Auf die Frage, ob der Streit mit der CSU nach der Wahl am 24. September zurück kommt, sagte sie, es habe immer ein bayerisches Programm gegeben, das sich immer etwas von dem der CDU unterschied. Sie sprach sich auch entschieden gegen die CSU-Forderung nach Volksentscheiden auf Bundesebene aus. Das gesamte Präsidium und der Bundesvorstand der CDU - mit Ausnahme Hamburgs - stünden zu dem Gipfel und unterstützten Scholz. Die deutsche Bundesregierung sei Gastgeberin des Gipfels gewesen, Scholz habe der Ausrichtung in seiner Stadt zugestimmt und "sich da jetzt hinterher auseinanderdividieren zu lassen, wäre aus meiner Sicht abenteuerlich".

Zurückhaltend äußerte sich die Kanzlerin zu Forderungen nach einem Abzug der Bundeswehr aus dem türkischen Konya. Merkel deutete auch eine mögliche Abwägung zwischen dem Besuchsrecht und der NATO-Solidarität an.

In dem Interview reagierte Merkel auch auf die mehrfach von SPD-Kanzlerkandidat Martin Schulz geäußerte Kritik, die CDU bremse bei Investitionen in Deutschland. Nicht nur die Bundesregierung werde mit der Türkei sprechen, sondern auch die Nato.

Angesprochen wurde auch die "Methode Merkel", also die Neigung der Kanzlerin, kontroversen Debatten diplomatisch aus dem Weg zu gehen. Merkel verwies darauf, dass Bund und Länder einen solchen Portalverbund im Rahmen der Neuordnung der Bund-Länder-Finanzen bereits beschlossen haben. Er habe in einer Zeit stattgefunden, "wo an vielen Stellen Sprachlosigkeit drohte". Merkel entgegnete, Geldmangel sei nicht das Hauptproblem bei Investitionen. Merkel erklärte, die finanziellen Mittel dafür seien durchaus da, schränkte aber ein: "Wir können das Geld, das wir haben, zurzeit nicht ausgeben". Deshalb wolle die Union die Planungsverfahren beschleunigen und für wichtige Projekte die Zahl der Klageinstanzen verringern. "Wir sagen zum Beispiel, von den Mehreinnahmen muss man mindestens ein Drittel investieren". Es sei klar, "dass die Bundestagsabgeordneten natürlich ein Recht haben, unsere Soldaten zu besuchen".

Die SPD will im Falle einer Regierungsübernahme eine Investitionsverpflichtung des Staates einführen. Merkel erteilte solchen Forderungen eine Absage.

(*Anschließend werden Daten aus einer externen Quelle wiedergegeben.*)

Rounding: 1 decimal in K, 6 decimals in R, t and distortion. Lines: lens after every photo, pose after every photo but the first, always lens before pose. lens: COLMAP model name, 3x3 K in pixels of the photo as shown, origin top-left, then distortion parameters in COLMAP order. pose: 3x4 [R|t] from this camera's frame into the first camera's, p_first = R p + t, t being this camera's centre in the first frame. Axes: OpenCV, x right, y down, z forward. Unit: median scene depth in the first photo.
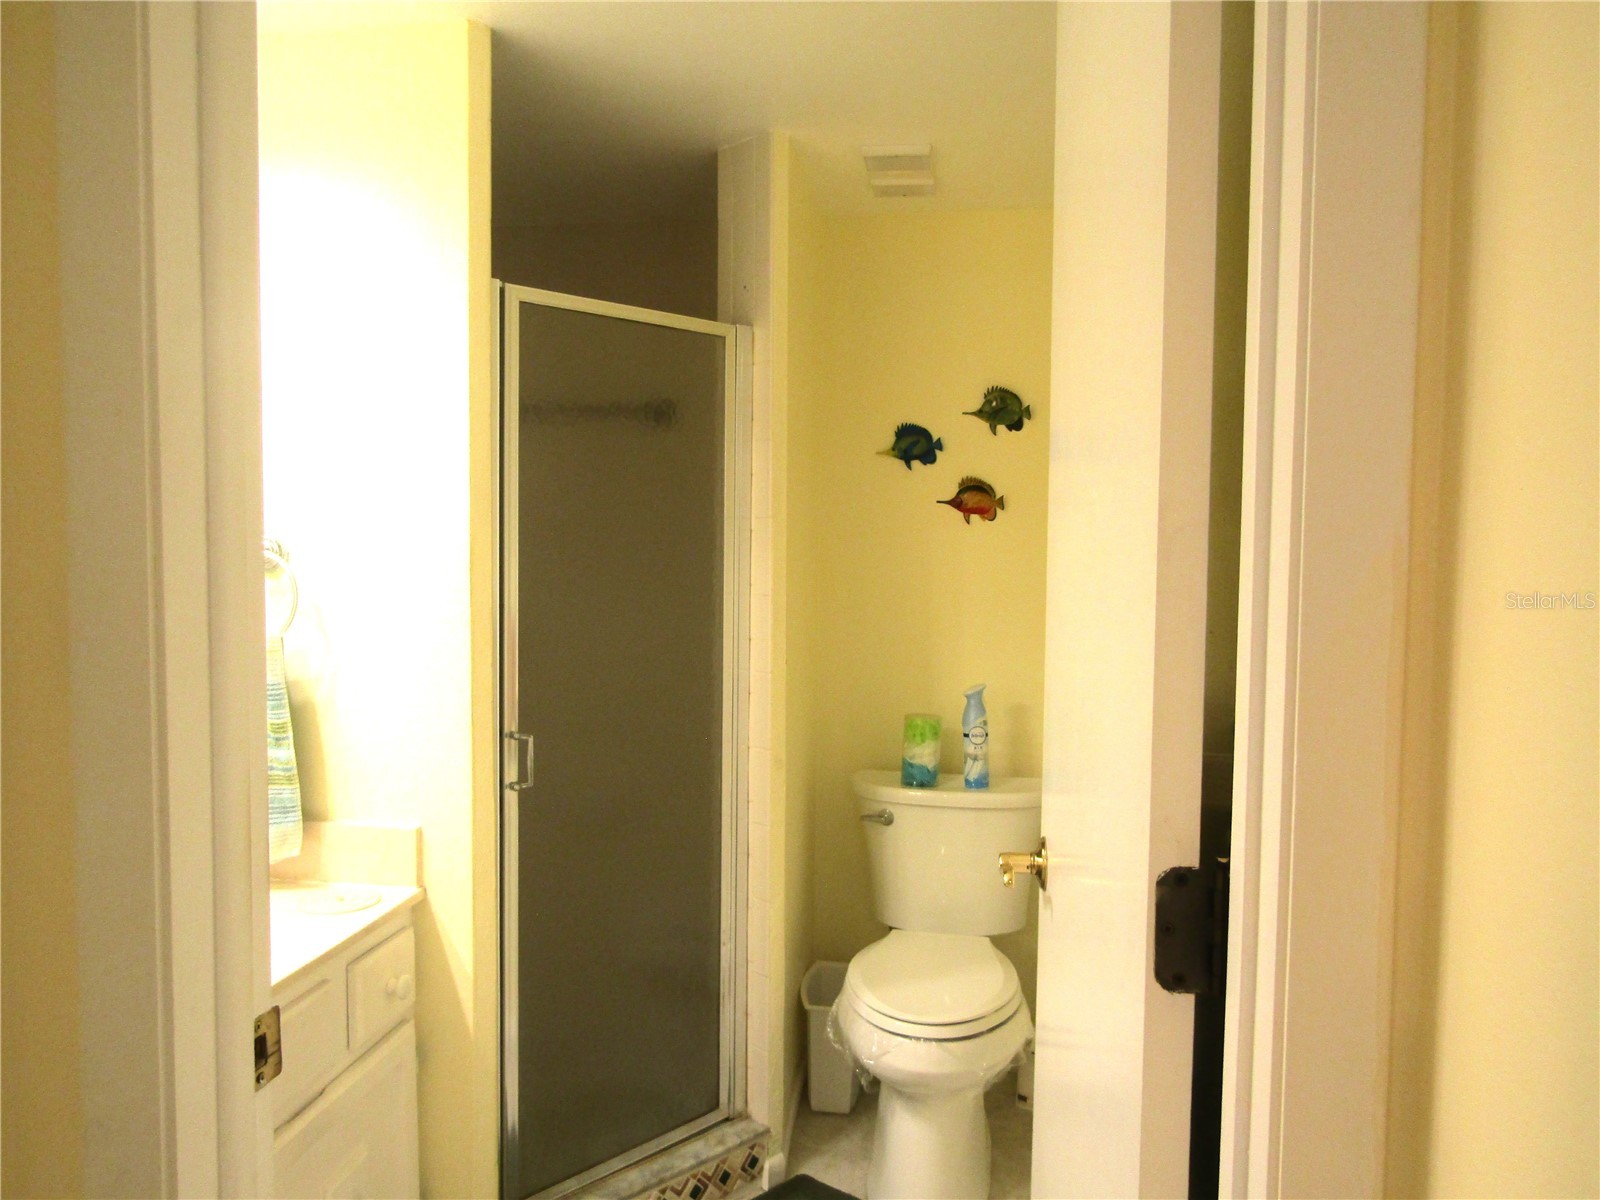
lens RADIAL K [[1144.9, 0, 804.9], [0, 1144.9, 600.0], [0, 0, 1]] dist [-0.006189, 0.005248]
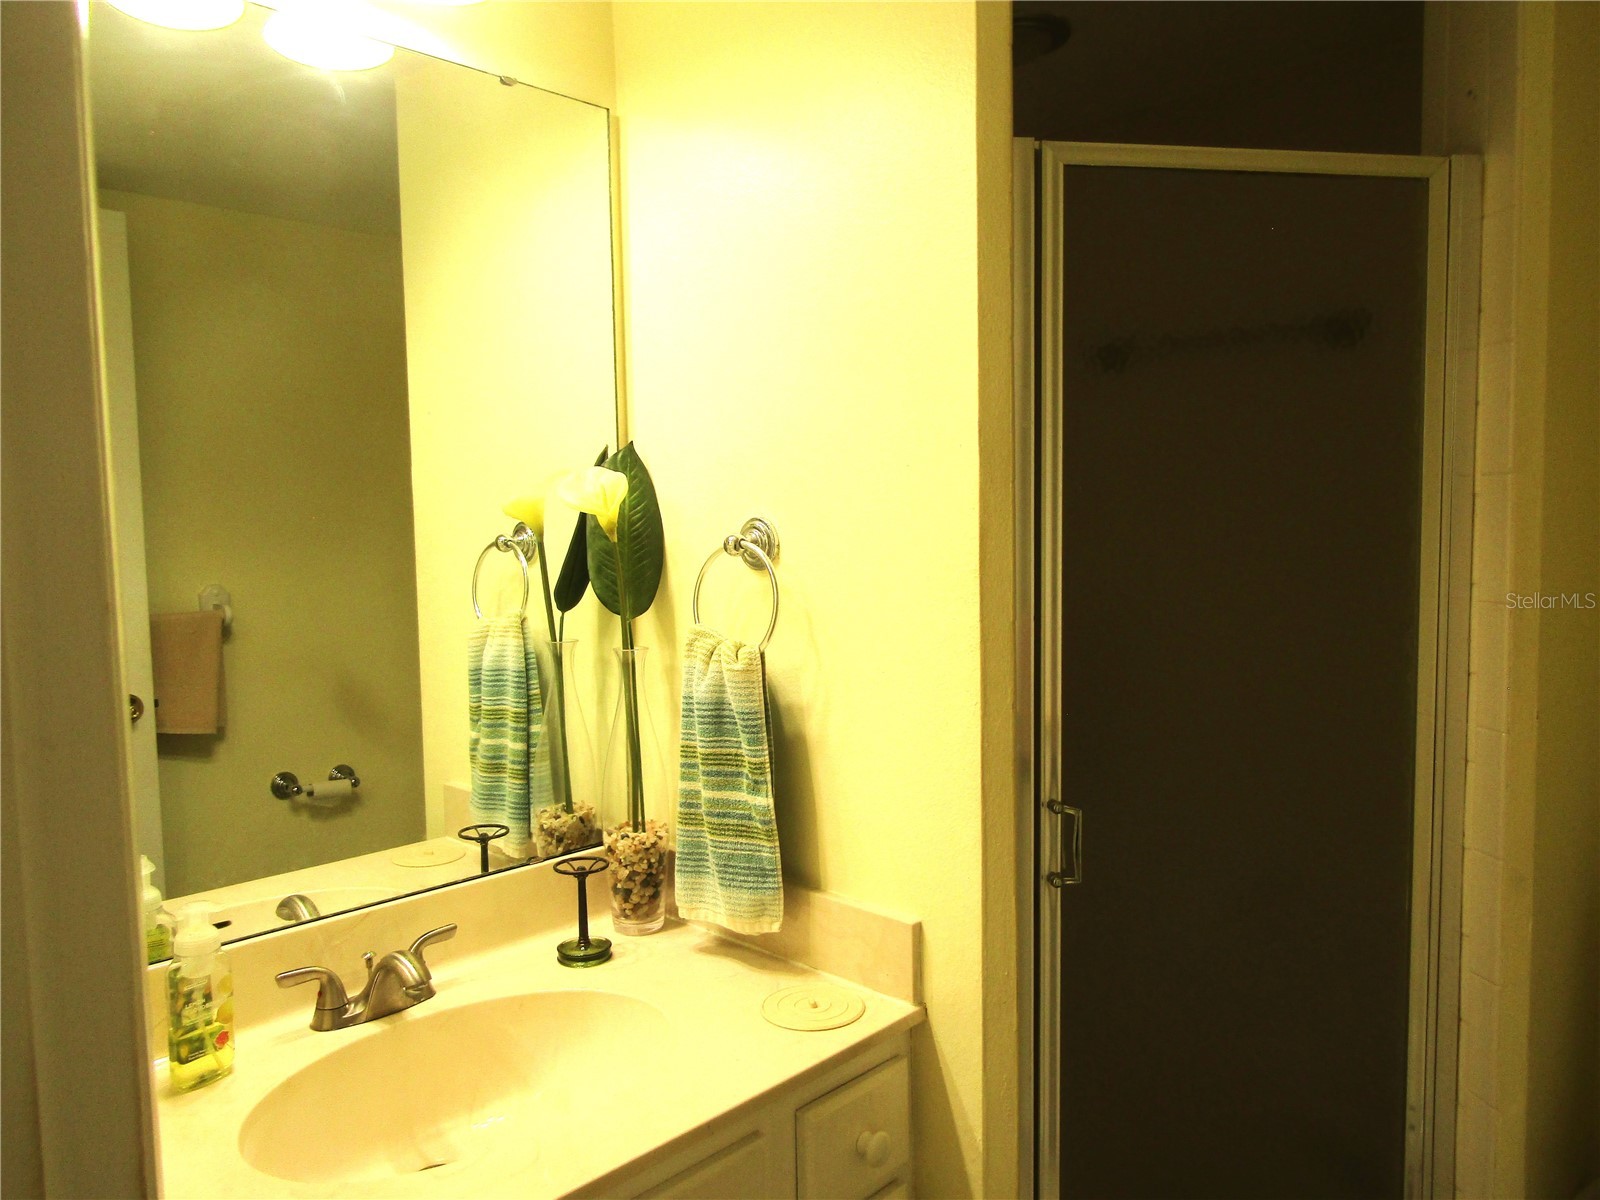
lens RADIAL K [[1147.6, 0, 821.2], [0, 1147.6, 597.7], [0, 0, 1]] dist [0.007118, -0.002359]
pose [[0.818479, 0.021265, -0.574142, 0.026059], [-0.006469, 0.999593, 0.027801, -0.026731], [0.574499, -0.019040, 0.818284, 0.369609]]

Das Wahlprogramm der CDU und CSU ist offensichtlich nicht das Papier wert, auf dem es geschrieben ist.

Die Planung bei Merkel selber ist angeblich klar: wird sie nochmal Kanzlerin, gehöre ein Rückzug vor Ende der Wahlperiode nicht dazu: "Ich habe deutlich gemacht, dass ich für vier Jahre antrete". Ein Garantie dafür abgeben könne sie jedoch nicht: "Nun haben wir alle über unser Leben bedingt Verfügungsgewalt".